=== Task ===
Find the string "lines" in the entries and copy each line that has it.
Extracted entries: Begin
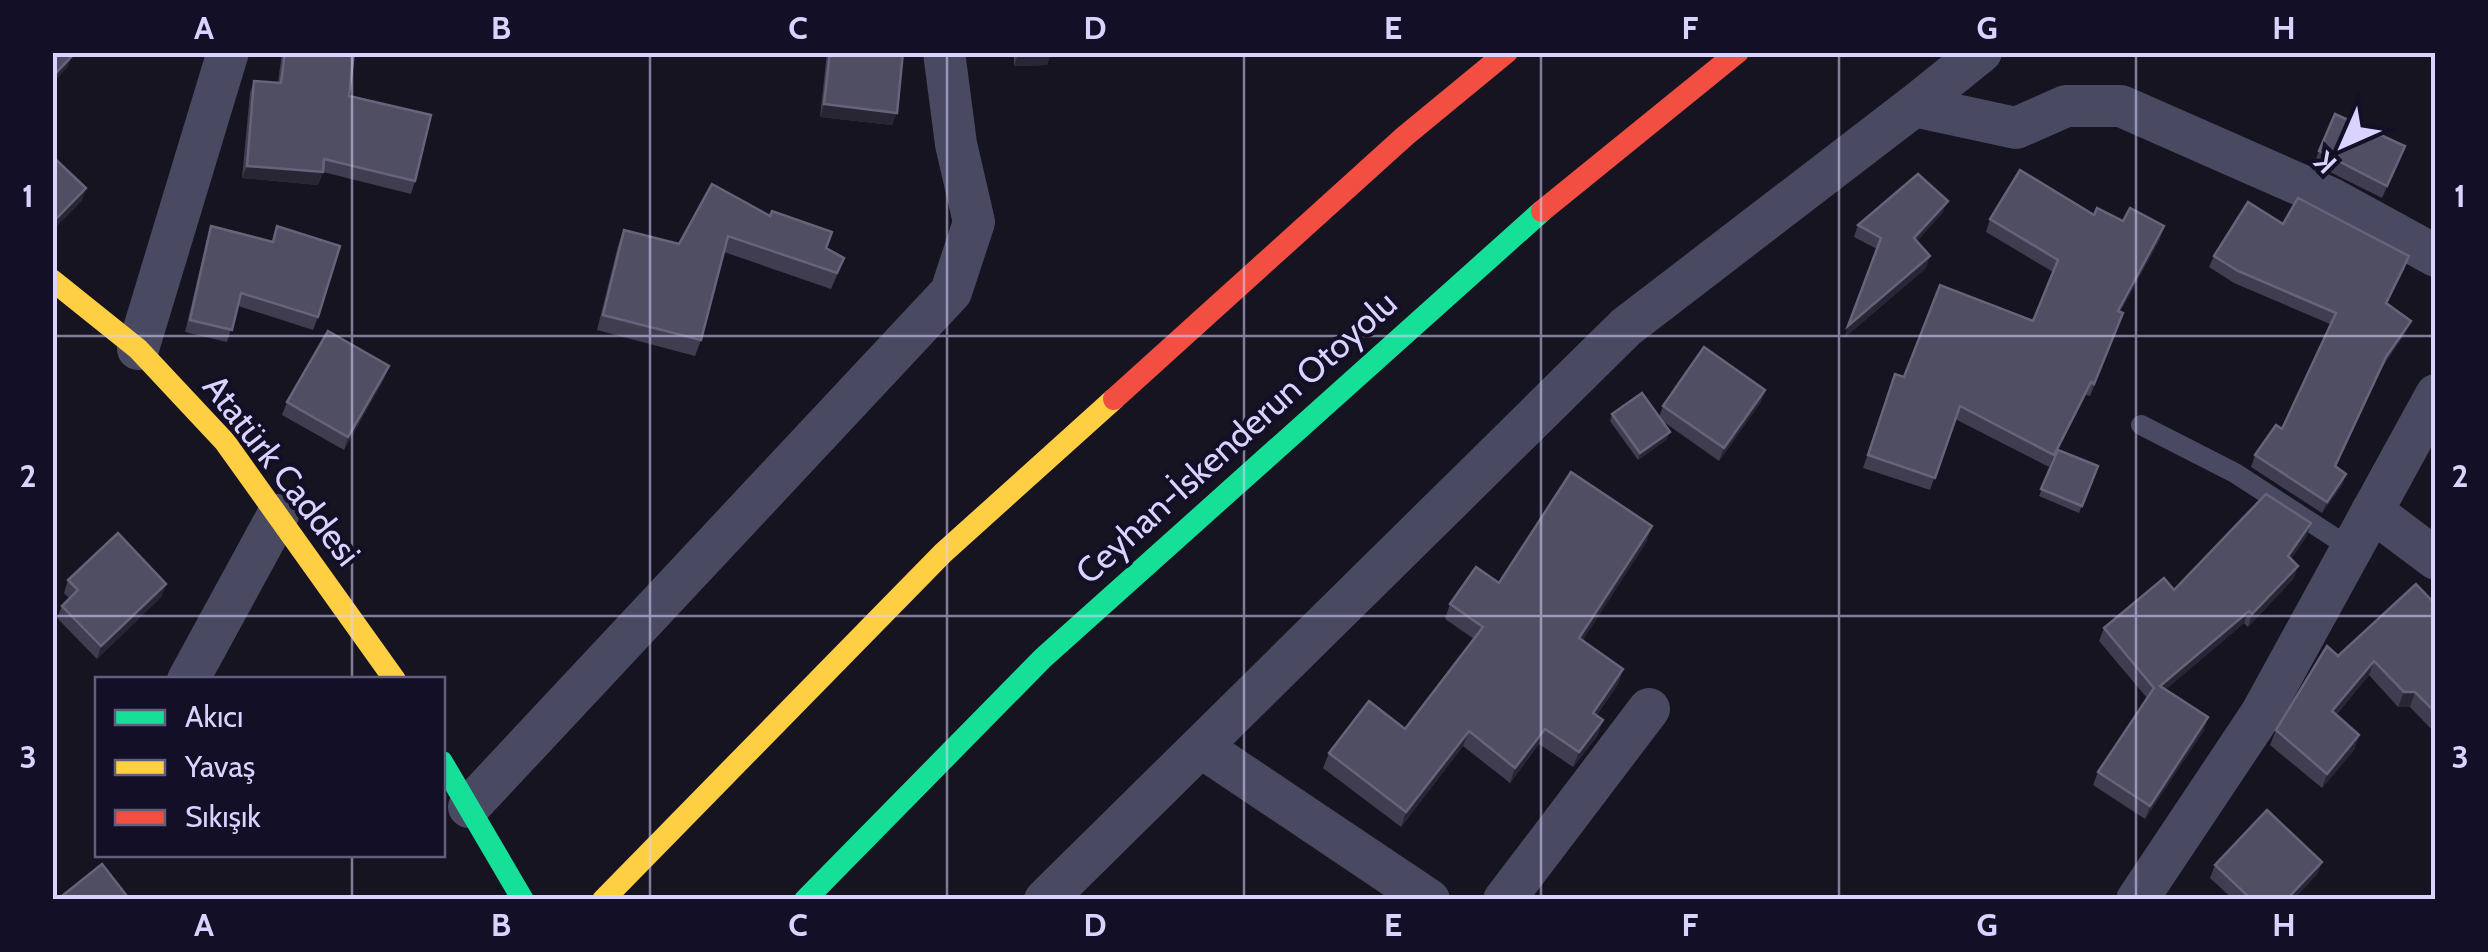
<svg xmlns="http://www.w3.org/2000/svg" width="2488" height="952" viewBox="0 0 2488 952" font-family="Cabin,sans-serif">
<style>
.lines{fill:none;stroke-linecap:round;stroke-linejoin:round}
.lane{stroke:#4a4962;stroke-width:20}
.street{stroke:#4a4962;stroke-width:42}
.fast{stroke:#16e098;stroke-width:22}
.slow{stroke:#ffcf43;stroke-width:22}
.jam{stroke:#f24e42;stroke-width:22}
.wall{fill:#403d50}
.shaded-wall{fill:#282635}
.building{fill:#504e63;stroke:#66637b;stroke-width:2.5}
.grid{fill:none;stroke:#d9d4ff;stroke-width:2.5;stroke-opacity:0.55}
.labels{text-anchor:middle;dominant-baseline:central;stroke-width:8;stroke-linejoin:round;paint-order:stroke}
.street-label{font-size:35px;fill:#d9d4ff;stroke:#130f26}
.neatline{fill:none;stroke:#d9d4ff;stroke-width:4}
.grid-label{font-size:32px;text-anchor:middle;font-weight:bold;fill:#d9d4ff}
</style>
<rect width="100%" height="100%" fill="#161421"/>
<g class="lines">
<polyline class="lane" points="2141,425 2235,473 2352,549"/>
<g class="street">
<polyline points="1914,106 1981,52"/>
<polyline points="138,349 228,52"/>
<polyline points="2372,511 2436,559"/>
<polyline points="188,680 278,515"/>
<polyline points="1201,747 1429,900"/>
<polyline points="469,807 951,292 974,222 956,144 944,52"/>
<polyline points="1045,900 1626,327 1914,106 2016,128 2066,106 2121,106 2330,198 2436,256"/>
<polyline points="1504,900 1649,709"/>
<polyline points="2137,900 2261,714 2436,395"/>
</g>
<g class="fast">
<polyline points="442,762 523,900"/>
<polyline points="805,900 1043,658 1542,211"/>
</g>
<g class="slow">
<polyline points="52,280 138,349 225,442 395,680"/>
<polyline points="603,900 943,553 1114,399"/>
</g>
<g class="jam">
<polyline points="1542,211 1738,52"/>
<polyline points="1114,399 1405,136 1507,52"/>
</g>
</g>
<g class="wall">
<polygon points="282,52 354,52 349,96 415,181 411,194 323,172 318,185 242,178 250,93 254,81 278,83"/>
<polygon points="827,52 903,52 892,125 820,117"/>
<polygon points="1014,52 1051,52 1047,65 1014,66"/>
<polygon points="2405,146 2382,198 2314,164 2319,151"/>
<polygon points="712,184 826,248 838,273 831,289 724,252 701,340 695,356 597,330 618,246 624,230 679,244"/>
<polygon points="1943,212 1917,241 1926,268 1844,338 1877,249 1854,237 1858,225"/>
<polygon points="2094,215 2123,221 2160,239 2120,312 2123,313 2090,396 2086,395 2058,450 2098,466 2079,513 2039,496 2057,452 2049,467 1955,419 1930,490 1863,468 1895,374 1904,377 2033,321 2053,272 1986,232 1990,219"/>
<polygon points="2283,224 2405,268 2387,304 2406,332 2381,369 2336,467 2346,474 2342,485 2322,513 2251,467 2255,455 2282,429 2330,324 2234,283 2209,267 2214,256"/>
<polygon points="211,226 318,317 313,330 238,306 227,342 185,332 207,239"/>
<polygon points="384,379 344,450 282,415 287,402"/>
<polygon points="1765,390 1760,403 1719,461 1661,420 1667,439 1638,460 1610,421 1612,414 1659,417 1663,406"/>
<polygon points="2307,536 2291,558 2294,578 2248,627 2244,623 2166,689 2204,730 2145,819 2093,785 2098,772 2147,698 2099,641 2104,628 2174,590"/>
<polygon points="1647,541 1582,641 1623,669 1618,684 1596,716 1598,735 1573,767 1539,744 1510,783 1463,746 1401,827 1323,768 1329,753 1405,729 1474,639 1445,619 1450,604 1499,583"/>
<polygon points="68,580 162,596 97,659 57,618 62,606 69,598 64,593"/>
<polygon points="2436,605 2436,734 2410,707 2398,707 2369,675 2336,715 2359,735 2354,750 2322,788 2270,745 2276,730"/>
<polygon points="2322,862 2317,874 2293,900 2234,900 2210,878 2215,865"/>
</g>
<g class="shaded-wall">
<polygon points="1018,54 1051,54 1047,65 1014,66"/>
<polygon points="72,56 67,68 52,84 52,77"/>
<polygon points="824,104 897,113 892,125 820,117"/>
<polygon points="247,166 323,172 318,185 242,178"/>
<polygon points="86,188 82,201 52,231 52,223"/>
<polygon points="1948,201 1943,212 1910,249 1914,238"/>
<polygon points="2164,226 2160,239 2113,324 2118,311"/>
<polygon points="1930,256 1926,268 1844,338 1848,326"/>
<polygon points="2411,321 2406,332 2381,369 2331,478 2386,357"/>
<polygon points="389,366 384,379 344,450 348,437"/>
<polygon points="2091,382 2086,395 2049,467 2054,455"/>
<polygon points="1765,390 1760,403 1719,461 1724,448"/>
<polygon points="1670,432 1667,439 1638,460 1640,453"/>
<polygon points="2346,474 2342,485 2322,513 2327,502"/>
<polygon points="2311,523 2307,536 2284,569 2288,556"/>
<polygon points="1652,526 1647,541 1574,654 1579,638"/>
<polygon points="2298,566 2294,578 2248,627 2252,614"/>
<polygon points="166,584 162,596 97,659 101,646"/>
<polygon points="2249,611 2244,623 2156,698 2160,686"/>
<polygon points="2374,661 2369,675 2326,726 2332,711"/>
<polygon points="1623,669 1618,684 1587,728 1593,713"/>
<polygon points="2404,692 2415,692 2410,707 2398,707"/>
<polygon points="2208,717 2204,730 2145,819 2150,806"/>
<polygon points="1603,720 1598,735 1573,767 1579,752"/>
<polygon points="1545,729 1539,744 1510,783 1515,768"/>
<polygon points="1469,731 1463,746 1401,827 1406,812"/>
<polygon points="2359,735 2354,750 2322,788 2327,774"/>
<polygon points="2322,862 2317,874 2293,900 2286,900"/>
</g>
<g class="building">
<polygon points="52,52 68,52 72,56 52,77"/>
<polygon points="285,52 354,52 349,96 431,115 415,181 324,159 323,172 247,166 254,81 281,83"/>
<polygon points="830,52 903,52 897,113 824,104"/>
<rect x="1018" y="52" width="33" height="2"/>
<polygon points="2335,114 2405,146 2387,186 2319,151"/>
<polygon points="52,156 86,188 52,223"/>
<polygon points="2020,170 2094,215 2097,208 2123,221 2130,208 2164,226 2118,311 2123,313 2094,384 2091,382 2054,455 1960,406 1935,478 1868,455 1895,374 1904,377 1940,285 2033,321 2058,260 1990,219"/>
<polygon points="1918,174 1948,201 1914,238 1930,256 1848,326 1881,238 1858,225"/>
<polygon points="712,184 770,216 772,211 832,232 826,248 844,258 837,273 728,236 701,340 603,315 624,230 679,244"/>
<polygon points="2298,198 2409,256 2386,303 2411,321 2386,357 2335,466 2346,474 2327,502 2255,455 2276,425 2282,429 2336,313 2238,271 2214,256 2248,202 2283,224"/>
<polygon points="211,226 273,242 277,226 340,246 318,317 241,293 232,330 190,320"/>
<polygon points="328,331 389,366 348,437 287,402"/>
<polygon points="1704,347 1765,390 1724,448 1663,406"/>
<polygon points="1642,393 1670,432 1640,453 1612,414"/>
<polygon points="2058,450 2098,466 2082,506 2041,489"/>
<polygon points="1571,472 1652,526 1579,638 1623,669 1593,713 1603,720 1579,752 1545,729 1515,768 1469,731 1406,812 1329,753 1369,701 1405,729 1483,627 1450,604 1476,567 1499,583"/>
<polygon points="2266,494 2311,523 2288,556 2298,566 2252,614 2249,611 2160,686 2208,717 2150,806 2098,772 2154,688 2104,628 2164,578 2174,590"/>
<polygon points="118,533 166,584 101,646 62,606 78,590 68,580"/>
<polygon points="2416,584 2436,605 2436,713 2415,692 2404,692 2374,661 2332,711 2359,735 2327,774 2276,730 2327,646 2338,656"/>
<polygon points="2267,810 2322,862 2286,900 2252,900 2215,865"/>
<polygon points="102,864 130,900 57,900"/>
</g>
<path class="grid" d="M352 52V680M650 52V900M947 52V900M1244 52V900M1541 52V900M1839 52V900M2136 52V900M52 336H2436M52 616H2436M352 854V900"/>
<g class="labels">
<g class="street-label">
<text transform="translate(1236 437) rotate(-42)">Ceyhan-İskenderun Otoyolu</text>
<text transform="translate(282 470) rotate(52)">Atatürk Caddesi</text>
</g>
</g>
<rect width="2488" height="952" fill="none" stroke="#130f26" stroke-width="110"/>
<rect x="95" y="677" width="350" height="180" fill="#130f26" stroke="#625e7d" stroke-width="2.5"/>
<rect x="115" y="710" width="50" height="15" fill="#16e098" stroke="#625e7d" stroke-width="2.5"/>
<text x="185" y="727" font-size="30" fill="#d9d4ff">Akıcı</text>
<rect x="115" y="760" width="50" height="15" fill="#ffcf43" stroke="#625e7d" stroke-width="2.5"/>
<text x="185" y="777" font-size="30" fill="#d9d4ff">Yavaş</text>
<rect x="115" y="810" width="50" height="15" fill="#f24e42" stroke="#625e7d" stroke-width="2.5"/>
<text x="185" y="827" font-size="30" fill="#d9d4ff">Sıkışık</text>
<g transform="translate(2343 145) rotate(225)" stroke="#130f26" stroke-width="8" paint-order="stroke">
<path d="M0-8L18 38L0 25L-18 38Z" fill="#d9d4ff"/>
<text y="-15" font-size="28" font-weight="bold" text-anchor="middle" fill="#d9d4ff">K</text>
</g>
<rect x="55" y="55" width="2378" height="842" class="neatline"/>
<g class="grid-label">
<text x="204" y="39">A</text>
<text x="501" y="39">B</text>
<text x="798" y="39">C</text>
<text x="1095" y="39">D</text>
<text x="1393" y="39">E</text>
<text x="1690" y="39">F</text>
<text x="1987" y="39">G</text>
<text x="2284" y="39">H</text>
<text x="28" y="207">1</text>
<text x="2460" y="207">1</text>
<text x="28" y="487">2</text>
<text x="2460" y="487">2</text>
<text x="28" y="768">3</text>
<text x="2460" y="768">3</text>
<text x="204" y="936">A</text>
<text x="501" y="936">B</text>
<text x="798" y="936">C</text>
<text x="1095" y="936">D</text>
<text x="1393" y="936">E</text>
<text x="1690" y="936">F</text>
<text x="1987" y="936">G</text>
<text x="2284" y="936">H</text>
</g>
</svg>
Extracted entries: End
=== Response to this exercise ===
.lines{fill:none;stroke-linecap:round;stroke-linejoin:round}
<g class="lines">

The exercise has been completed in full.